リチャードの秘密(2012年製作の映画)
3.4
アイルランドで実際に起きた事件を元に、南ダブリンの裕福な家庭に育った18歳のリチャードがバカンス中にララと知り合い恋に落ちる。しかし彼女の元カレで友人コナーの影がちらつきある日喧嘩になり、倒れたコナーを放置したまま帰ってしまう。翌朝遺体となり発見され。。

丁寧にきらびやかで幸せな日々を紡ぎあげていく。正義感が強く、友人も多く、みんなからも信頼されている。裕福な家庭に生まれ育ち、家族との仲も良好だ。前半はリチャードと取り巻く環境を青春のきらびやかさと交差させしっかりと描写した後、後半はコナーの死を巡り180度トーンを変えて作品を引き締めていく。罪悪感と今まで紡ぎあげてきたものとの狭間で、揺れ動く男の心境を寄り添う音楽、ダークな色彩、閉鎖的なカメラワークでしっかりと描写することで観客も感情移入させられる。

父親との会話にも互いの葛藤を、絶妙な会話の間に忍び込ませ、泣き叫び一人孤独の中ただその罪と向き合うリチャード。皮肉にも日々は確実に流れていく様を適度に描写し、優等生の結末で十分に見応えがある作品として終われたであろう。

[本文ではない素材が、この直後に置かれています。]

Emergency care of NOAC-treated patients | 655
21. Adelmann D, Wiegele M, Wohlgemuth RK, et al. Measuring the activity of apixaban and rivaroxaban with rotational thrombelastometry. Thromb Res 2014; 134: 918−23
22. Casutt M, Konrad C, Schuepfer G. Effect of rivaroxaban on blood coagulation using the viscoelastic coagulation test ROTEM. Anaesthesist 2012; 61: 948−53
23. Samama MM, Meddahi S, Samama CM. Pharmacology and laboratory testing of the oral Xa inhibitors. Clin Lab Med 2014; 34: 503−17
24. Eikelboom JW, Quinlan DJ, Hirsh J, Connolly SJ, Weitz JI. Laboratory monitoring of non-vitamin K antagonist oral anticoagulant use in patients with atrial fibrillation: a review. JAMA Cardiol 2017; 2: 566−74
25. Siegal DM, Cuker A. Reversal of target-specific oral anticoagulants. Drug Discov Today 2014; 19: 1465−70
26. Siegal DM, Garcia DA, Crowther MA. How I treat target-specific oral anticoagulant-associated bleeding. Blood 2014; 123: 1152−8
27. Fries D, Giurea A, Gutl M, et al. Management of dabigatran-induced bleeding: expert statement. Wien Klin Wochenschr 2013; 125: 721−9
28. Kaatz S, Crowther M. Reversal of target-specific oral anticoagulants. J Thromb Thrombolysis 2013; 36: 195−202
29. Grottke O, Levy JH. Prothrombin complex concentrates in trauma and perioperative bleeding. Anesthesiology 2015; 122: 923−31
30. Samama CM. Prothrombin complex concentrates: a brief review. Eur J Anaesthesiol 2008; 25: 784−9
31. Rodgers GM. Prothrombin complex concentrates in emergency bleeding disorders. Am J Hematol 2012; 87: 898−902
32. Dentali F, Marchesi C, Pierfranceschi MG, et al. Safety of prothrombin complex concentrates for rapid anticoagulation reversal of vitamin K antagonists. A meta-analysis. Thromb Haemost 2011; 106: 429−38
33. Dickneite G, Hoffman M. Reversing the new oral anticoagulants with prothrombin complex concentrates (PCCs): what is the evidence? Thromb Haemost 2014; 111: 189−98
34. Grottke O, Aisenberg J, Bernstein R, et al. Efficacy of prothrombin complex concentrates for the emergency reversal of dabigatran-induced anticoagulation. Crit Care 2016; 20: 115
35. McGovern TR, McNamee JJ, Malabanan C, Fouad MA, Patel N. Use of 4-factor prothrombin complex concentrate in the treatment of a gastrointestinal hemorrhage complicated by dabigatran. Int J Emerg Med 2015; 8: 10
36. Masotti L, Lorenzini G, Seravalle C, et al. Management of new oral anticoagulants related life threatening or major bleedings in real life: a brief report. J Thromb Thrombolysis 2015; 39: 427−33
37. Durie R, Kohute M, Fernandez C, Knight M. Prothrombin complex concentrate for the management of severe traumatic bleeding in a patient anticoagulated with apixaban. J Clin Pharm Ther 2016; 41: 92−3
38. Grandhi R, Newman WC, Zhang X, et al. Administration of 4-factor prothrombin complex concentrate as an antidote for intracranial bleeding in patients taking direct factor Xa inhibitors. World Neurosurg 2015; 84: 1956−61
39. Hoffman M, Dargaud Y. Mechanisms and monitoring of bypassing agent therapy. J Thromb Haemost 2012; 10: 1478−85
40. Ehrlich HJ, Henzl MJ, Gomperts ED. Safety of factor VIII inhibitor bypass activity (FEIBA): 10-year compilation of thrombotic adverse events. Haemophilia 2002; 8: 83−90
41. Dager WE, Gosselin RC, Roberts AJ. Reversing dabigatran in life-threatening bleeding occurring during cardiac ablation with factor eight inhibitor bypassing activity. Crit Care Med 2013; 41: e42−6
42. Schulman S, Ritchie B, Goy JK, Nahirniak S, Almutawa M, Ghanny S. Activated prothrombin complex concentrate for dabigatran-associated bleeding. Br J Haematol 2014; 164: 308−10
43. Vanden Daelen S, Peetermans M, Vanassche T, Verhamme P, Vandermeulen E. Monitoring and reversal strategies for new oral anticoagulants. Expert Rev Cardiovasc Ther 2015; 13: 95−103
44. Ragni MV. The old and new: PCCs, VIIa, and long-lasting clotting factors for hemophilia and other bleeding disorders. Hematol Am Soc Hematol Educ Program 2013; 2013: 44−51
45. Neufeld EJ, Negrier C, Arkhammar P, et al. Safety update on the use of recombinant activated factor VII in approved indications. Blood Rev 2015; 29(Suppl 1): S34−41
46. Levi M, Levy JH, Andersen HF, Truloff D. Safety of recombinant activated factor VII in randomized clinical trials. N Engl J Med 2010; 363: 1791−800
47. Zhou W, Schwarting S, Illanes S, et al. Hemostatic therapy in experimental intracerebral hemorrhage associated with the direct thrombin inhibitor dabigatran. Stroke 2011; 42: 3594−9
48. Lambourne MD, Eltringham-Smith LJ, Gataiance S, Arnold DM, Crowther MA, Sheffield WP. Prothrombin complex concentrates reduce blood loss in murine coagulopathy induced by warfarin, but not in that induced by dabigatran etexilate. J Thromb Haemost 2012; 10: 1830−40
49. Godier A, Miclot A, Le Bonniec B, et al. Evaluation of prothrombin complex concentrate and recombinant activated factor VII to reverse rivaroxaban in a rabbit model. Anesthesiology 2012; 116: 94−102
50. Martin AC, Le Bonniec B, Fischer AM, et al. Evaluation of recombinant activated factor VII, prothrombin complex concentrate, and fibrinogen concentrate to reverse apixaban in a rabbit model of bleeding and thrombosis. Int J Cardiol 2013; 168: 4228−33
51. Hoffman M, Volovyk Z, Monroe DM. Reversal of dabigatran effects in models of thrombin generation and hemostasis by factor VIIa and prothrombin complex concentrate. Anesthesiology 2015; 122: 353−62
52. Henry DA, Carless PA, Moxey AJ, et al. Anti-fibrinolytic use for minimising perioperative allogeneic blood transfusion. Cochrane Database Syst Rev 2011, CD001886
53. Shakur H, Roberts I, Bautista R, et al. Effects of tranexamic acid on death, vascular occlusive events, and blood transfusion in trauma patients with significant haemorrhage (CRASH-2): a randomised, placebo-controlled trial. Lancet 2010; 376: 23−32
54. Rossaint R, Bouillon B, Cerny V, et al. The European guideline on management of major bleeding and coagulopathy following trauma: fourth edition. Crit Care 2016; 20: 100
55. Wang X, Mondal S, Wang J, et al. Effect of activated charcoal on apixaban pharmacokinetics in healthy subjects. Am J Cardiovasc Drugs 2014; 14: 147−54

しかしそうはいかない静かなる結末に胸を抉られる。どちらの選択も過酷である。しかし自分に胸を張れない選択はいつかそれと向き合う日が来るだろう。向き合うなら早い方が良い。分かっていながらを彼のように何かしらの秘密を抱えて生きている人は多いのではないか。その結末は観客に静かながらも確実にメッセージを残してくれる。